Teria sido diferente, sim, mas está feito. Eu penso que na política espanhola há demasiada arrogância, e a arrogância é má companhia. A escolha que fez o PP, e também os socialistas, esta escolha de se opor à democracia é muito má. Veja-se o Governo britânico, faz o que pôde contra a independência da Escócia, é muito activo, está em campanha… Em Espanha, também se faz campanha, mas lá vai-se votar e aqui continuam a dizer-nos que não o podemos fazer. Na verdade, creio o Governo de Espanha está a contribuir para criar muitos independentistas na Catalunha.

Pela campanha que tem feito ou por recusar a consulta?

Por causa da forma como menospreza tudo o que se diz na Catalunha, como perturba a vida quotidiana com decisões incompreensíveis.

Há ainda quem pense que todo este processo é uma estratégia para conseguir de Madrid uma solução a meio caminho, um novo pacto fiscal, um estatuto diferente.

Se alguém pensa que isto é uma estratégia para conseguir algo é porque realmente não entende o que está a acontecer.

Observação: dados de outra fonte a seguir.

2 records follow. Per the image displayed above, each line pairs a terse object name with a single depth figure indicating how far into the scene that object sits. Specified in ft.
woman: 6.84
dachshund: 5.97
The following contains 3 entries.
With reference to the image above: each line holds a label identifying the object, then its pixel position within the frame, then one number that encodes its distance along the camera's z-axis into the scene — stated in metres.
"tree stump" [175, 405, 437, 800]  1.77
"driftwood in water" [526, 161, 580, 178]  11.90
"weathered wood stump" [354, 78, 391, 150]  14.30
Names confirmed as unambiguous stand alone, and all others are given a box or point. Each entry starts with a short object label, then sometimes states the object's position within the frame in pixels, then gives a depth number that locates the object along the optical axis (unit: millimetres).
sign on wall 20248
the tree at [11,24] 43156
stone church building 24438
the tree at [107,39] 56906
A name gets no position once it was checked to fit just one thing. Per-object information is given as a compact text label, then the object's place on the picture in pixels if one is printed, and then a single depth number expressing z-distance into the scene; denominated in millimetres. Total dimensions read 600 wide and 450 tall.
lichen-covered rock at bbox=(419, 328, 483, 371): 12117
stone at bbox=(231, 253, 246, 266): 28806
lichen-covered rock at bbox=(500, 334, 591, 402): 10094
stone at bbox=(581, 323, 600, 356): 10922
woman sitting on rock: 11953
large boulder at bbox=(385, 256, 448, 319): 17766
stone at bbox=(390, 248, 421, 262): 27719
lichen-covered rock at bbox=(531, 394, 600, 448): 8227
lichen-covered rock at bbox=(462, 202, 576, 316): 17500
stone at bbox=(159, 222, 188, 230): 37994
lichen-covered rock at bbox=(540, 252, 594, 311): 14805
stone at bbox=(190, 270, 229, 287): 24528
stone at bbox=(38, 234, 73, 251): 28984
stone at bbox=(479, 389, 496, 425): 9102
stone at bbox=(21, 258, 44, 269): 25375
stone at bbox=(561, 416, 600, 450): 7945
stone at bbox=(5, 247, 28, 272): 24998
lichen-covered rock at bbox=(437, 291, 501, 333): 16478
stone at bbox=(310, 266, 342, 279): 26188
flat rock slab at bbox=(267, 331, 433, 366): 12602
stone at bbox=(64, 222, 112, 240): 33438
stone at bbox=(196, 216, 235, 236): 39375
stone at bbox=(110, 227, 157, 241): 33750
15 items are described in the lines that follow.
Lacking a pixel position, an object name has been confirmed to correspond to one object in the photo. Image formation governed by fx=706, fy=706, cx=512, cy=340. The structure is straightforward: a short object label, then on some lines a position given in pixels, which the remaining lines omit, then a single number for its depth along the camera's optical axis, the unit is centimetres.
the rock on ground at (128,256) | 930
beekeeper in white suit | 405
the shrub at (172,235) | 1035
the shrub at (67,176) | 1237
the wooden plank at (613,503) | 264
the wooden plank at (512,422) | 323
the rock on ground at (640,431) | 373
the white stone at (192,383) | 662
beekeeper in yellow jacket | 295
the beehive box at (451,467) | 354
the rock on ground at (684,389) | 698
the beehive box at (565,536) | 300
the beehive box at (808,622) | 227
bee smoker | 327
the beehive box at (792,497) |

Houve uma mudança de chip na mentalidade dos catalães, depois de décadas a tentar fazer pactos com Espanha chegamos à conclusão que não há maneira. É uma conclusão difícil, contradiz tudo o que tentámos fazer, mas depois de se chegar aqui não há recuo. Há pessoas muito moderadas e sensatas que dizem que só se pode defender a Catalunha a partir de um Estado próprio. Isso não era assim. Estas pessoas chegaram a esta conclusão de uma forma muito serena, muito ponderada, tranquila. Já tentámos muitas vezes, acreditámos no pacto, temos a consciência tranquila. Agora, é muito difícil que nos convençam do outro lado que ainda podem mudar.